By Laura Tucker, Staff writer: Image: Richard Shelby (Image source: Screenshot)

 

Two lawmakers tasked with negotiating a border security deal to avoid the second partial government shutdown over this issue are in disagreement of how the process is going. While Sen. Richard Shelby (R-AL) and Sen. Jon Tester (D-MT) are both in the same committee, the Republican is seeing a breakdown in talks, while the Democrat is viewing it as normal in the negotiation process.

 

This all goes back to Donald Trump's campaign promise in 2016 that he would build a border wall at the Mexico/United States Border to properly deal with immigration. Two years into his presidency, he still hasn't been able to secure the funding for it. He insisted in 2016 he'd make Mexico pay for it.   

When that became an impossibility, he turned to the taxpayers. Lawmakers have not been able to balance the budget because the president is insisting on money being built in for his border wall. There have been temporary deals and a partial government shutdown that lasted over a month.

 

And now they are approaching a February 15 deadline to come to an agreement after Trump temporarily opened the government again while awaiting an agreement from a 17-member bipartisan committee. 

"The talks are stalled right now," said Shelby on "Fox News Sunday." He reported that the breakdown was due to the Democrats wanting to put a cap on the number of beds that would be allowed in detention facilities for illegal immigrants. Republicans want to increase the amount of beds to speed up the process of deporting undocumented immigrants.

 

Tester doesn't believe they are at a stalemate. "It is a negotiation," he explained. "Negotiations seldom go smooth[ly] all the way through."  

He's still hopeful a deal can be reached, while Shelby puts those chances at 50-50. There are no further talks scheduled for the committee, according to a Reuters anonymous source.

 

Initially they wanted an agreement by Monday to allow time for the legislation to pass both the House and the Senate and be signed by Trump by the Friday deadline when the temporary deal to keep Department of Homeland Security and other federal agencies open expires. 

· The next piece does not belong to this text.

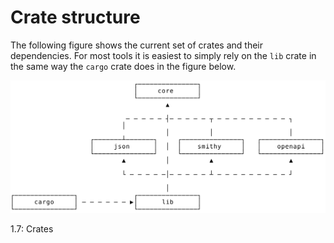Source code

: # Crate structure

The following figure shows the current set of crates and their dependencies. For most tools it is easiest to simply rely on the `lib` crate in the same way the `cargo` crate does in the figure below.

<a name="fig_1_7"></a>![Crates](../img/atelier-crates.svg)
<div class="caption figure">1.7: Crates</div>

The Democrats want to lower the amount of beds in detention facilities from 40,520 to 35,520 in return for giving in to Trump's demand for funding for physical barriers. Democrats also want to create a limit of 16,500 within that cap for undocumented immigrants apprehended within the country. The remaining beds would be at border detention centers.

 

This would force ICE agents to put a greater focus on arresting and deporting only serious criminals instead of every immigrant entrapping those who are law-abiding, according to a House Democratic aide, who added, "Claims that this proposal allow violent criminals to be released are false."  

Republicans rejected this offer. Sen. Lindsey Graham (R-SC), a close Trump ally, offered that the president "is not going to sign any legislation that reduces the bed spaces. You can take that to the bank."

 

"You absolutely cannot," said White House Budget Director Mick Mulvaney regarding whether another shutdown could be ruled out. "Is a shutdown entirely off the table? The answer is no." 

Trump has also floated the idea of declaring a national emergency to get the $5.7 billion for his border wall from the budget of the Army Corps of Engineers.